What Is The NVDA Certification?

Non-Visual Desktop Access, or NVDA, is a free open-source screen reader that’s been around since 2008. A screen reader is software that reads the screen out to people through speech. You can read a bit more about screen readers here. NV Access, the makers of the screen reader, offers an optional certification that can be obtained. Taking the test is free, but the certification costs around $75 USD. In addition to obtaining proof of understanding of NVDA’s features, you are financially supporting this non-profit organization by purchasing the certificate. The questions range from understanding simple keyboard commands used in NVDA, to understanding how things are spoken by NVDA.

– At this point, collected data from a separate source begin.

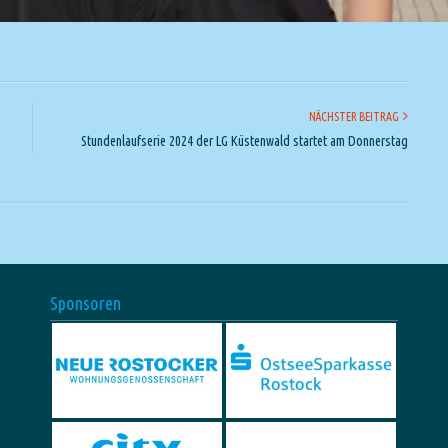
NÄCHSTER BEITRAG
Stundenlaufserie 2024 der LG Küstenwald startet am Donnerstag
Sponsoren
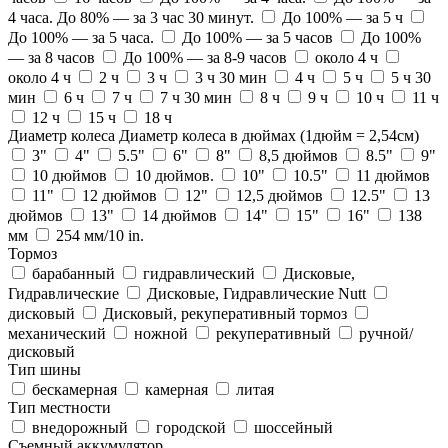
4 часа. До 80% — за 3 час 30 минут.
До 100% — за 5 ч
До 100% — за 5 часа.
До 100% — за 5 часов
До 100%
— за 8 часов
До 100% — за 8-9 часов
около 4 ч
около 4 ч
2 ч
3 ч
3 ч 30 мин
4 ч
5 ч
5 ч 30
мин
6 ч
7 ч
7 ч 30 мин
8 ч
9 ч
10 ч
11 ч
12 ч
15 ч
18 ч
Диаметр колеса
Диаметр колеса в дюймах (1дюйм = 2,54см)
3"
4"
5.5"
6"
8"
8,5 дюймов
8.5"
9"
10 дюймов
10 дюймов.
10"
10.5"
11 дюймов
11"
12 дюймов
12"
12,5 дюймов
12.5"
13
дюймов
13"
14 дюймов
14"
15"
16"
138
мм
254 мм/10 in.
Тормоз
барабанный
гидравлический
Дисковые,
Гидравлические
Дисковые, Гидравлические Nutt
дисковый
Дисковый, рекуперативный тормоз
механический
ножной
рекуперативный
ручной/
дисковый
Тип шины
бескамерная
камерная
литая
Тип местности
внедорожный
городской
шоссейный
Съемный аккумулятор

When Can You Take The Exam?

The test is an online exam consisting of multiple choice questions. The exam can be taken online at any time of the day. All you have to do is go to the NV Access certification portal and register for an account.

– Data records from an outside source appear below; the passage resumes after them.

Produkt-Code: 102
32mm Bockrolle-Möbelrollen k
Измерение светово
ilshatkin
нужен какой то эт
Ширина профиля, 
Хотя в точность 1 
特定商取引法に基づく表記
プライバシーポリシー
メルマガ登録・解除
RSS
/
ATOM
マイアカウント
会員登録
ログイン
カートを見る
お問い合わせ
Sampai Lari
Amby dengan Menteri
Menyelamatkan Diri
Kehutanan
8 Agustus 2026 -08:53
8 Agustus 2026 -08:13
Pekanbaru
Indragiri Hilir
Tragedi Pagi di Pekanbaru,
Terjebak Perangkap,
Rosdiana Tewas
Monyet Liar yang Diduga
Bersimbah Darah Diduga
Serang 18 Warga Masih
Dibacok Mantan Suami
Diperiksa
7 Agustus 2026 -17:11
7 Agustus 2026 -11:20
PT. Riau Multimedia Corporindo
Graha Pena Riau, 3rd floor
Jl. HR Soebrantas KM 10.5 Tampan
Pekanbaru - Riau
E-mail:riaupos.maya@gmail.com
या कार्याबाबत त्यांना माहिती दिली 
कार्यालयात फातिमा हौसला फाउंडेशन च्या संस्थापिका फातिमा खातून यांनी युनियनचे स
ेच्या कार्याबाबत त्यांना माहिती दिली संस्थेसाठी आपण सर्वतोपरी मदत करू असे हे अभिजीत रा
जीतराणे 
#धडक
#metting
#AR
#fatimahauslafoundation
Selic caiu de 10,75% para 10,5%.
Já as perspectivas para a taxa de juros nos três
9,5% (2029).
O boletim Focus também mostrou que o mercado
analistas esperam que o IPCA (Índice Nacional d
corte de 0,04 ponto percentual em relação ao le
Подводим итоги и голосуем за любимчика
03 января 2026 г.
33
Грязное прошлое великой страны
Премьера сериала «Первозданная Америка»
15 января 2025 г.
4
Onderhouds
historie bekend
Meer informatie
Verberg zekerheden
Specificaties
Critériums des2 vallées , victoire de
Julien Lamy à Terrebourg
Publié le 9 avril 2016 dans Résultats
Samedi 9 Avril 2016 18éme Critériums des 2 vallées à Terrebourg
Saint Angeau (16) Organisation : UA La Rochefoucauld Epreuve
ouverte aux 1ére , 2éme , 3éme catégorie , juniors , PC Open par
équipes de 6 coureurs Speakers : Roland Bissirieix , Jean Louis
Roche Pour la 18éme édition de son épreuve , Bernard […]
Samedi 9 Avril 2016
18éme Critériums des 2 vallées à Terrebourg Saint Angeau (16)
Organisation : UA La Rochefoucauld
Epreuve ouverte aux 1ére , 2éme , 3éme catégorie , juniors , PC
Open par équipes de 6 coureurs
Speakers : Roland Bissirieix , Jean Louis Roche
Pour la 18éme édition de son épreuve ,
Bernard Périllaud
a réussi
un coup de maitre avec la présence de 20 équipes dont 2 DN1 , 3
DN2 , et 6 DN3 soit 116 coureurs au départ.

Where Can I Take The Exam?

As mentioned, the test is administered online. There is no testing center scheduling required, or even proctoring. You have the option of taking it in the comfort of your own home on your personal computer. This test is on the honor system, so don’t cheat!

Why Do I Need This Certification?

You might be asking, why would I take this exam if this is a free screen reader? This might be a simple answer depending on profession, motivation, or willingness to learn. My reasons are as follows:

  • By purchasing a certification, you are supporting this non-profit organization in their quest to making technology as widely available to blind people.

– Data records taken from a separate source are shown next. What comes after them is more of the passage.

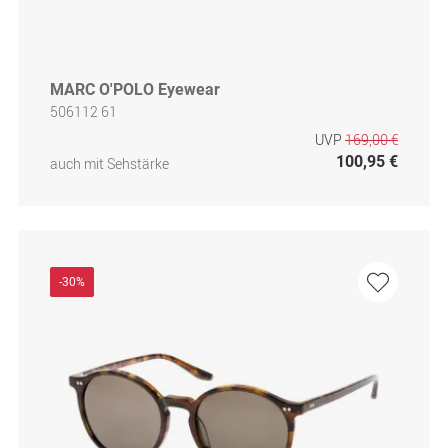
MARC O'POLO Eyewear
506112 61
UVP
169,00 €
100,95 €
auch mit Sehstärke
-30%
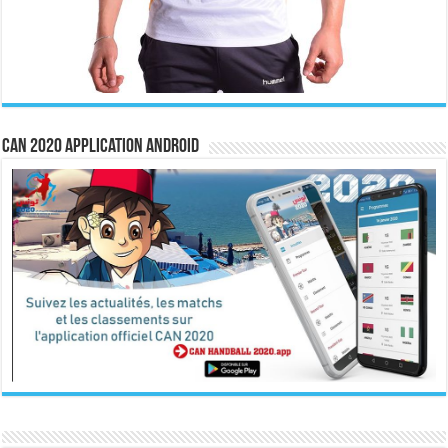
CAN 2020 Application Android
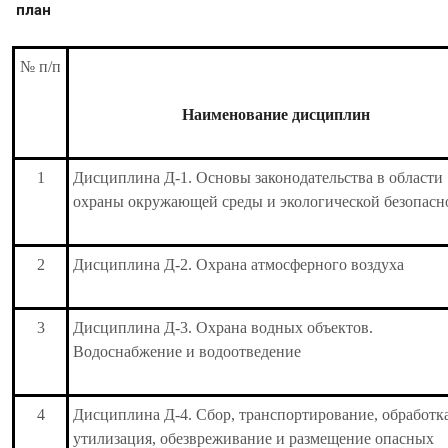
план
№ п/п
Наименование дисциплин
1
Дисциплина Д-1. Основы законодательства в области
охраны окружающей среды и экологической безопасн
2
Дисциплина Д-2. Охрана атмосферного воздуха
3
Дисциплина Д-3. Охрана водных объектов.
Водоснабжение и водоотведение
4
Дисциплина Д-4. Сбор, транспортирование, обработка
утилизация, обезвреживание и размещение опасных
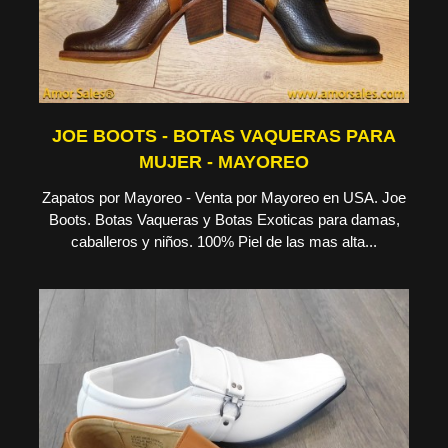
JOE BOOTS - BOTAS VAQUERAS PARA
MUJER - MAYOREO
Zapatos por Mayoreo - Venta por Mayoreo en USA. Joe
Boots. Botas Vaqueras y Botas Exoticas para damas,
caballeros y niños. 100% Piel de las mas alta...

  • It is good to have a credential when offering services related to a product, in this case, NVDA.

  • According to this WebAIM survey, NVDA slightly surpasses its main competitor as being the most used primary screen reader by people with disabilities. Therefore there is some value in knowing this software well.

Who Can Benefit?

It is my belief that this certification may benefit you if you’re:

  • an assistive technology trainer working with blind people
  • an accessibility consultant working on a number of technologies including web, PDF, and desktop applications
  • a teacher or instructor of visually impaired people and you want to teach students how to use this free product
  • a blind individual who wants to solidify their understanding of NVDA
  • and finally, any other profession or occupation I may not have mentioned having to do with technology and blind people

OK, Now How Do I Actually Prepare?

The preparation process is simpler than you might think. The biggest helper in this endeavor is to actually download NVDA from the NV Access Website. After downloading, there is some great help to be found in NVDA’s help Menu. Do the following to access the Help menu:

  • First, open the NVDA Menu by pressing the Insert and N keys together on your keyboard.
  • Then, arrow down using either the up arrow or down arrow keys on your keyboard until you hear Help Submenu, h.
  • Expand this submenu by pressing the right arrow key on your keyboard.
  • Now, the first option is User Guide. If you want to review in-depth documentation, this is the place to go. And in fact, this is from where the test gets most of its questions. You can press Enter.
  • Otherwise, if this is too overwhelming, the second menu option in the help menu is the Commands Quick Reference option. This gives concrete keyboard hotkeys that can be used to explore by doing. Fair warning, there are quite a few commands, so you may need time to digest them.

Alternatively, if you desire a more structured approach to learning, NV Access offers an training module eBook which helps users get to grips with this screen reader from the very beginning. Again, this purchase will also support NV Access directly.

Conclusion

I hope this post provided some insight into the benefits of obtaining this certification, as well as providing some guidance as to how you can self-prepare to take the exam. Best of luck if you decide to embark on this journey to learning and certifying. NVDA is, in my opinion, a revolutionary product, and it is my goal to encourage as many people as possible to use this software.